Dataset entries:
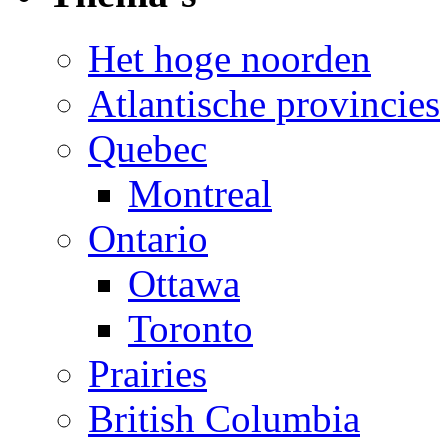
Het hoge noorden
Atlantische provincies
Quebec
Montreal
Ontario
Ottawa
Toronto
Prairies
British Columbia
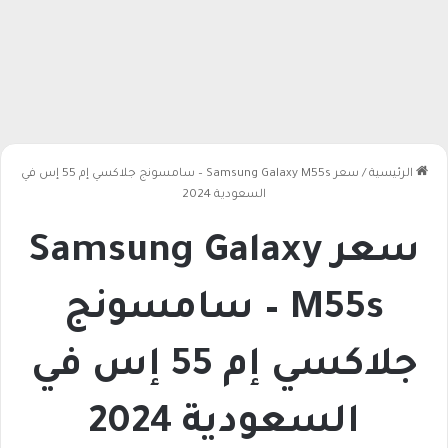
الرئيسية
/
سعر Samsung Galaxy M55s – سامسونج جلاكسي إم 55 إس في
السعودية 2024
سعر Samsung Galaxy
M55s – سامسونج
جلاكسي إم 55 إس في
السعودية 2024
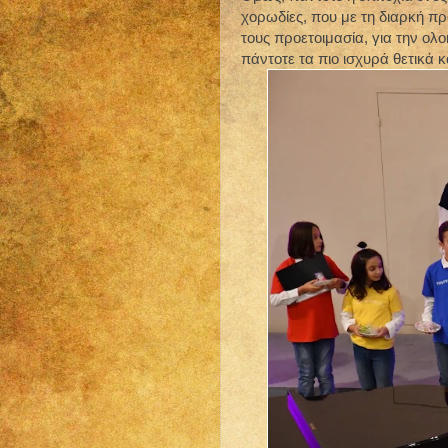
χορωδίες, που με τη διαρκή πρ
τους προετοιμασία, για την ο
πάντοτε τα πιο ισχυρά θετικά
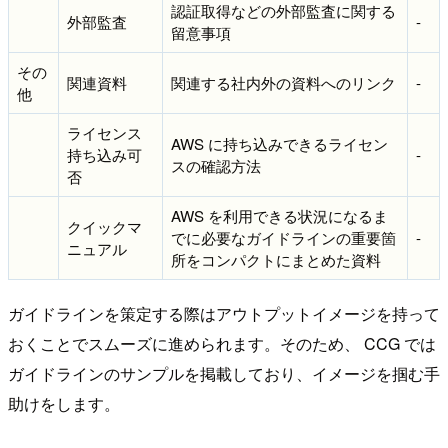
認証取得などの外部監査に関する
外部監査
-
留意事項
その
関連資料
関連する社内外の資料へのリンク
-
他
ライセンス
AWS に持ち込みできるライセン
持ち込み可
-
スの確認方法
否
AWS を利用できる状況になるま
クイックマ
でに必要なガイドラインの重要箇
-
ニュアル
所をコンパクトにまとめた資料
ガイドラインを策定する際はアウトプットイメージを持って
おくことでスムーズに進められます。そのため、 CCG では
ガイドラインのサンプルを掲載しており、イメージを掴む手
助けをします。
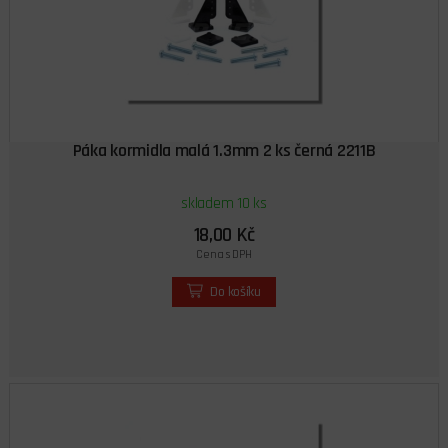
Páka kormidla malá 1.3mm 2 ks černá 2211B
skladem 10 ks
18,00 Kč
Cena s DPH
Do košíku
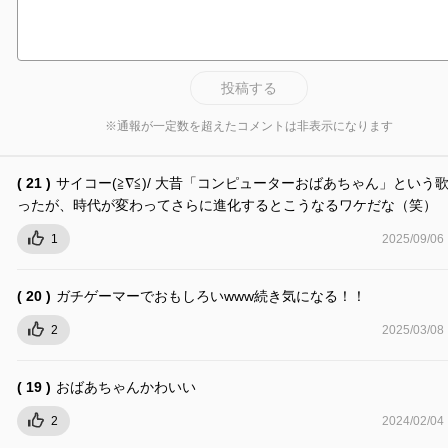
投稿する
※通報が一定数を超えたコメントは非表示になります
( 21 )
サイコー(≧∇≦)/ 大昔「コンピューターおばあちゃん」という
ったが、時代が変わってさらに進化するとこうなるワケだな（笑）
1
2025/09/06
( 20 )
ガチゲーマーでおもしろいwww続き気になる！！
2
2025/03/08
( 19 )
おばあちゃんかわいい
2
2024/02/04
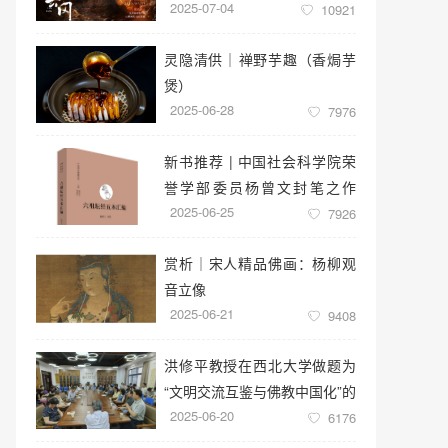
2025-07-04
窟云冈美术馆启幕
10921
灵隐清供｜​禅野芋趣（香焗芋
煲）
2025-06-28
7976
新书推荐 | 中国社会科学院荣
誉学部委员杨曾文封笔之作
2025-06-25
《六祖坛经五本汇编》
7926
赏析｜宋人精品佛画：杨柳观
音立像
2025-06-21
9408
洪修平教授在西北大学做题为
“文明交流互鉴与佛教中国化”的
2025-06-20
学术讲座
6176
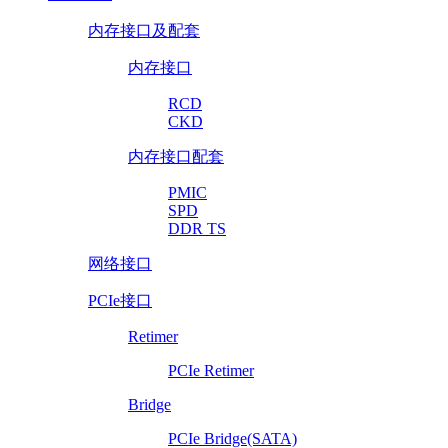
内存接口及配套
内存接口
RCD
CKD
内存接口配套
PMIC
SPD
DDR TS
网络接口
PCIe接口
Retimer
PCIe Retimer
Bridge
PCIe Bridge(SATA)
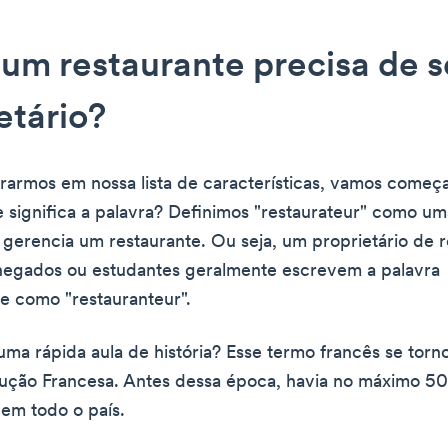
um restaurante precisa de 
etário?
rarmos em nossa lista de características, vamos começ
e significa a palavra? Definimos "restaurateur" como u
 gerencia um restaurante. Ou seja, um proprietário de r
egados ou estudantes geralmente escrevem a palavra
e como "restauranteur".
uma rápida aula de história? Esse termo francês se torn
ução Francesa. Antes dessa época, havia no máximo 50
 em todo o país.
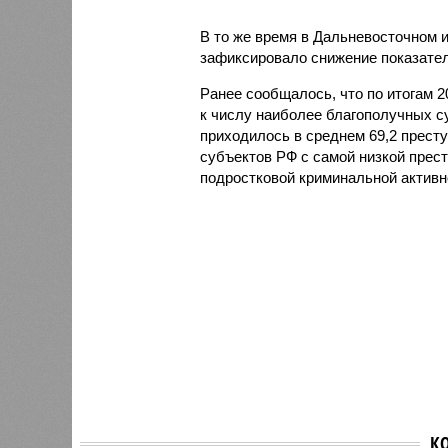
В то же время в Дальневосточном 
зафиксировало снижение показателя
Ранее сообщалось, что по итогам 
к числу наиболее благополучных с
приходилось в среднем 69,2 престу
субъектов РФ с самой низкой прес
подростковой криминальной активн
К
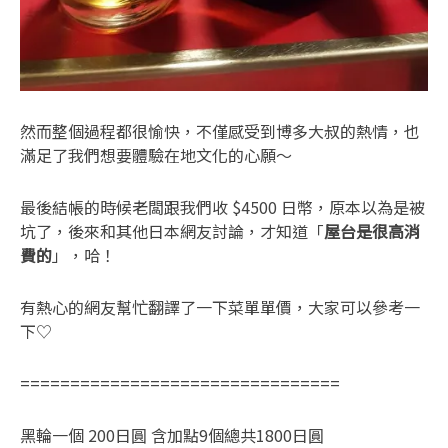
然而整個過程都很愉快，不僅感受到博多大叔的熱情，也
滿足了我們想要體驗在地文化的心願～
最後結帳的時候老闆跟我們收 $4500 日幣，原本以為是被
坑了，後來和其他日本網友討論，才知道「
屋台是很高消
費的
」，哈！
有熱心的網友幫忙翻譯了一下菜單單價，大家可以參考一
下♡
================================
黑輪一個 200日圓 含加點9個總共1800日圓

◆ **TASK DETAILS**:
The required output is every line of the entries, starting at the one that contains "有熱心的網友幫忙翻譯了一下菜單單價，大家可以參考一" and ending at the last, copied exactly.

◆ **EXERCISE RESPONSE**:
有熱心的網友幫忙翻譯了一下菜單單價，大家可以參考一
下♡
================================
黑輪一個 200日圓 含加點9個總共1800日圓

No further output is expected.